By the end of the film, the Knight functions as a symbol of humanity's unending suffering and their desperation for a savior who refuses to respond to their agonizing screams. Sydow's Knight could have come off self-righteous or cocky, but the young actor filled every line with a vulnerability and humility that makes God's silence a heartbreaking sound for the soldier and the audience.

Throughout the film, Sydow expresses his vanishing faith and frustrations with God through tense conversations with his Squire and humble church confessionals. These moments allow the audience a revealing peek into the mind of a frightened man facing death, but they only occur in the film adaptation. In Bergman's play, the Knight never says a word, which made Sydow hesitant to play the role.

'He will have his tongue'

The late Sydow is most widely recognized as the title character in the 1973 horror classic, "The Exorcist," but that wasn't the actor's first battle with an omnipotent being. Long before he battled the devil for a little girl's soul, Sydow put his own soul on the line when he challenged Death to a chess match. Sydow's portrayal of The Knight was the start of a long and successful film career, but the actor was initially disappointed when Bergman offered him the role.

In an interview with BFI, Sydow revealed that Bergman originally offered him another role in the film:

"I remember when he first mentioned to me that he wanted me in the film, he didn't ask me to do the Knight. He wanted me to do one of the actors. He said, 'Have you seen the painting of Picasso's with the circus family?' I think it is a very well-known painting, in blue and rose colors, with the man in a Harlequin costume – something like that – and his wife and a little child. And he had some idea of using that, and he wanted me to play this clown, and I was delighted."

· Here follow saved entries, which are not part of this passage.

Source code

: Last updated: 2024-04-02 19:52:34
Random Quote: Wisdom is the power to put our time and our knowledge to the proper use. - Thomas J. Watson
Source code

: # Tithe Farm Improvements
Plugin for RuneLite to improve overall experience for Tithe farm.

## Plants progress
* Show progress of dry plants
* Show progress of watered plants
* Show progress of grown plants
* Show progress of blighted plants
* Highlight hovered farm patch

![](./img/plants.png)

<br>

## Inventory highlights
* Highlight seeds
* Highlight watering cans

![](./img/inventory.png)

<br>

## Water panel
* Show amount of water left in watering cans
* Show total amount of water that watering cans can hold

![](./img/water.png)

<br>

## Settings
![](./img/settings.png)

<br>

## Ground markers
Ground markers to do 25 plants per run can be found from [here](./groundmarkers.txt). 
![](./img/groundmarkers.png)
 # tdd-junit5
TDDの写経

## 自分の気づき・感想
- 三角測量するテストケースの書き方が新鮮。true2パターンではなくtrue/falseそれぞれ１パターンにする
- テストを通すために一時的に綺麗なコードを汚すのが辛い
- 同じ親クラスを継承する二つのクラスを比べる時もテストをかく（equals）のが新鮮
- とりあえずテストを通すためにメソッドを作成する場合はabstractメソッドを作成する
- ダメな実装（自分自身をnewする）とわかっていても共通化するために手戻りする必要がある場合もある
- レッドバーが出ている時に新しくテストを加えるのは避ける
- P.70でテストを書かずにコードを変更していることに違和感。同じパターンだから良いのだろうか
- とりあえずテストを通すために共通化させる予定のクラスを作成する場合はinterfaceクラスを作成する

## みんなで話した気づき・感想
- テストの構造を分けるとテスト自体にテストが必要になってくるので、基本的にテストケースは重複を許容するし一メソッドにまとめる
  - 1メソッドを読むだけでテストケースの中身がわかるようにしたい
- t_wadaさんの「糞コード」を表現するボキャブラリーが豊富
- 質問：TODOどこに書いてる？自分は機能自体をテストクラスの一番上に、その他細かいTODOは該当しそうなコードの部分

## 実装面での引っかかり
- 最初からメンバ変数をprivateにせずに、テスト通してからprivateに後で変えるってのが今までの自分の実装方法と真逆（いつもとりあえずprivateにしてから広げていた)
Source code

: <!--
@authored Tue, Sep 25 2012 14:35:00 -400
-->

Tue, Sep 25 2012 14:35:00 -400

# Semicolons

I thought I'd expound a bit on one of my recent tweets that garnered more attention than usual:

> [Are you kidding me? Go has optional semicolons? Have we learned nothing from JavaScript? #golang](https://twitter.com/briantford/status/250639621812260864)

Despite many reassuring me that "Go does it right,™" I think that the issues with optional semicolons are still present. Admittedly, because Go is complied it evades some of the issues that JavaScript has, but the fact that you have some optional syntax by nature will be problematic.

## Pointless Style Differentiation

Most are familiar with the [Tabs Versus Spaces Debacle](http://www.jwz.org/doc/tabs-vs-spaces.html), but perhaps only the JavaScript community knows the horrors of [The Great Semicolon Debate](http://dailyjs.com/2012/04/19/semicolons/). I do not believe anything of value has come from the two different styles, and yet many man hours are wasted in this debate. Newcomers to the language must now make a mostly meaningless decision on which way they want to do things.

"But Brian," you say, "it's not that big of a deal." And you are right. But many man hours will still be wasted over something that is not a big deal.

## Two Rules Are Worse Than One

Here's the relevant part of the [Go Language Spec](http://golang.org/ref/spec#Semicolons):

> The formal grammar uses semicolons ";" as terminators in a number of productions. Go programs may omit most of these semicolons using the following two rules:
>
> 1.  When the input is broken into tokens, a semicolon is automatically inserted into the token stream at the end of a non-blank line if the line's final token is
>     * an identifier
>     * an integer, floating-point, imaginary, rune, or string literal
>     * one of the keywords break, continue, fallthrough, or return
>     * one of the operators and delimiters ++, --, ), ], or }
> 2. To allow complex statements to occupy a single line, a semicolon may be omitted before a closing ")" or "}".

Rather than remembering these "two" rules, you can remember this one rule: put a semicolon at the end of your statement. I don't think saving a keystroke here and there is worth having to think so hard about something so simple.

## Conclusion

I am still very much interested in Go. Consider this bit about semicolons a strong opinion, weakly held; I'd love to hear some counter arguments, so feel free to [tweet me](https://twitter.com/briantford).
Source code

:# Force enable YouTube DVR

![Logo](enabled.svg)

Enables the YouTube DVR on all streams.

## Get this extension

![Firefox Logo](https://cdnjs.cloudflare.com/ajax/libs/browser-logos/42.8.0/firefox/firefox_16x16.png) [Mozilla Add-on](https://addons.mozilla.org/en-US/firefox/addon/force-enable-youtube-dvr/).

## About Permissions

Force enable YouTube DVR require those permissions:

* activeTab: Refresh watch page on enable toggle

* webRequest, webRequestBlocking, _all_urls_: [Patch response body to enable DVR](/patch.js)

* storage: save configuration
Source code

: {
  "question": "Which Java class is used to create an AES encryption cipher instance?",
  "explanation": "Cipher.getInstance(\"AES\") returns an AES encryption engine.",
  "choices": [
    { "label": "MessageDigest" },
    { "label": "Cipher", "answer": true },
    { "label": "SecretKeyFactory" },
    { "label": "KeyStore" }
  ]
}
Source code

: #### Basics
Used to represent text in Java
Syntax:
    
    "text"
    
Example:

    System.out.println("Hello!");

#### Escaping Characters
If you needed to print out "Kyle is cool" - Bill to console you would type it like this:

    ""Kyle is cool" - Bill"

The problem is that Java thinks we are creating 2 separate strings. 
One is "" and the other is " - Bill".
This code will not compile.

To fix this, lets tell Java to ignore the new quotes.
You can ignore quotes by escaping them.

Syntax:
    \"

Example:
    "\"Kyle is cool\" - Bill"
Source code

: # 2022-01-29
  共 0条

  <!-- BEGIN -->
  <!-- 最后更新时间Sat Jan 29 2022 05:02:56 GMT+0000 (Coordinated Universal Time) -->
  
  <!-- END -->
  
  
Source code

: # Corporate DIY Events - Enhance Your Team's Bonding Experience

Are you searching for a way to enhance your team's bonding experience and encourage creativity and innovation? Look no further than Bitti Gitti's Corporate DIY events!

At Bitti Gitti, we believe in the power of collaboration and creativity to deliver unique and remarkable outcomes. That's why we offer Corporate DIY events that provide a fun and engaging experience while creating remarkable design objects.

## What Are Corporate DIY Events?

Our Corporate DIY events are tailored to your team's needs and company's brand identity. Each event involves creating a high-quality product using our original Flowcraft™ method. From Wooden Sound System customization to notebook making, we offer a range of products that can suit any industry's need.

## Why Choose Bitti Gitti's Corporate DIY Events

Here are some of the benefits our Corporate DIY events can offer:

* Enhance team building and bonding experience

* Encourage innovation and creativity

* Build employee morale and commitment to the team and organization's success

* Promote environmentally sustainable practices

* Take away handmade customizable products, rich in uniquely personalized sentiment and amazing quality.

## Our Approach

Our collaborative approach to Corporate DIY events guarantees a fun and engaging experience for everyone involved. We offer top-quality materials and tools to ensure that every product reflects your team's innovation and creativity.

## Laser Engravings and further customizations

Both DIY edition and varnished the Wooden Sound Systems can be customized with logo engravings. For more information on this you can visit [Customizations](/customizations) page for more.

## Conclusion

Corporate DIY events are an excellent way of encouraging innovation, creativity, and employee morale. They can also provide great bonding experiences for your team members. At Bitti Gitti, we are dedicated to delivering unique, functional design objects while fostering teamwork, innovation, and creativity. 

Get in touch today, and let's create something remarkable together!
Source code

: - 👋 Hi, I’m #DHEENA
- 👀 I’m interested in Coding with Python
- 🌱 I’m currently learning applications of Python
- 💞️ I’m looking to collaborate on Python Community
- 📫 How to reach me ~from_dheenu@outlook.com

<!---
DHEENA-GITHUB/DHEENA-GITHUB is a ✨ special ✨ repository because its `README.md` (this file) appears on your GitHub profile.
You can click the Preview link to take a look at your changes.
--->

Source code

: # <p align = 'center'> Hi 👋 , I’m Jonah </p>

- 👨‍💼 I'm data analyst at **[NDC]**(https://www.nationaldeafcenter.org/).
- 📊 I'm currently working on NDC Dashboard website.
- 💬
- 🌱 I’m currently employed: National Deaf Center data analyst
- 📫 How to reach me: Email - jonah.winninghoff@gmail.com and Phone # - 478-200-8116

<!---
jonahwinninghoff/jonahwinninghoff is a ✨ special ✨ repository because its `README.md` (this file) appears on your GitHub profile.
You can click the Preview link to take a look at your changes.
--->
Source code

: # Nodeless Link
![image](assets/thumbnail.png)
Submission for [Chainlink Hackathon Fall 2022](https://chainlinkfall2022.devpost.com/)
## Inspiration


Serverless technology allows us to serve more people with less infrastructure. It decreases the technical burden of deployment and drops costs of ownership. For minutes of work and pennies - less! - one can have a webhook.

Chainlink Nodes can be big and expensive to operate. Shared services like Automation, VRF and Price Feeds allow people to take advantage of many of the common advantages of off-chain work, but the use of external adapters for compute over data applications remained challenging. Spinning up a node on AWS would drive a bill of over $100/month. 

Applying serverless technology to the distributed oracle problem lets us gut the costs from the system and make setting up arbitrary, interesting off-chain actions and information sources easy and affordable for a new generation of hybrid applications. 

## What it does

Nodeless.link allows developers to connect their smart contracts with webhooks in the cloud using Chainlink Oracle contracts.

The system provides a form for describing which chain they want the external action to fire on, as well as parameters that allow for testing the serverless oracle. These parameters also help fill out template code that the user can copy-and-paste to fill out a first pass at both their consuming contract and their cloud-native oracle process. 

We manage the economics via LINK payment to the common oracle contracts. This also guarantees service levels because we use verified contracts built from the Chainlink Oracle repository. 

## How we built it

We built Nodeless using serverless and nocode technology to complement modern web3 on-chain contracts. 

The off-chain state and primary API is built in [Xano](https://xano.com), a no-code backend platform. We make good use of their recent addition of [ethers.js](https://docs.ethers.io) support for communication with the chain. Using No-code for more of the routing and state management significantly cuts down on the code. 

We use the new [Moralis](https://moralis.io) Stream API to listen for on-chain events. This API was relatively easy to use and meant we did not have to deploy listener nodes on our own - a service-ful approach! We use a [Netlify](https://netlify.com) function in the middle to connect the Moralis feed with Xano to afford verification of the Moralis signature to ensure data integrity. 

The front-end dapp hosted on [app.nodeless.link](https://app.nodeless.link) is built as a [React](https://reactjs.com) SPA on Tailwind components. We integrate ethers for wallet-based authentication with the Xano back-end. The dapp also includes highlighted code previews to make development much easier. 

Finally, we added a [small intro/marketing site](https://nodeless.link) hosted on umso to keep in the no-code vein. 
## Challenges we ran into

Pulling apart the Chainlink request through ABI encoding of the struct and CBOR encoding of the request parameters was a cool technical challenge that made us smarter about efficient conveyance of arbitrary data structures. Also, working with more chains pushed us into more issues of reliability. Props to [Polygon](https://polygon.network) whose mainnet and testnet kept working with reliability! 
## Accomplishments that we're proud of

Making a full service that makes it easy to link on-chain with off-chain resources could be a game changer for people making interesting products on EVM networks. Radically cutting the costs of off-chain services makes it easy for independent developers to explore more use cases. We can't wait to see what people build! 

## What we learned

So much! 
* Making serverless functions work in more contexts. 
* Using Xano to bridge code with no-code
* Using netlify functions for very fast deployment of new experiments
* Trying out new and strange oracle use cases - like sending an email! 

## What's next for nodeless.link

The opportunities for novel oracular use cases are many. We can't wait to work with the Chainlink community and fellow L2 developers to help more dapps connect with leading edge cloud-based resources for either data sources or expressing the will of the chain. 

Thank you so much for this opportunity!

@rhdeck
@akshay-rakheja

At first, Bergman offered Sydow the role of Jof, the patriarch of a struggling family of actors, but the director changed his mind, and asked the young actor to play The Knight instead. Sydow told BFI he was disappointed by the offer:

"I was very discouraged, I remember, because the Knight in the play didn't say a word, because somewhere out during the Crusades somebody had cut out his tongue, so he couldn't speak. So I was very disappointed."

Sydow's disappointment was short-lived because Bergman gave the film version of the Knight his tongue back, and provided him with poetic dialogue.

To speak of pain

Replacing the Knight's tongue did more than secure Bergman's leading man, it made the Knight a more relatable character. Traditionally, characters who suffer in silence were thought to be stronger than those who openly discuss their struggles. While this might work for brooding bad boys in young adult fiction or '90s TV shows, it would have been much less successful in Bergman's film.

"The Seventh Seal" is about humanity's endless search for meaning in times of uncertainty or disaster. The Knight spends the entire film looking for some proof of God, or the afterlife, hoping to escape the fear of death. Of course, the audience would have pitied a tongueless Knight, but they wouldn't have been able to communicate with him or fully understand the depths of his crisis of faith. The Knight's voiced confessions and unanswered questions draw the audience deeper into his fruitless search for a savior, and the increasing pain and confusion of God's silence.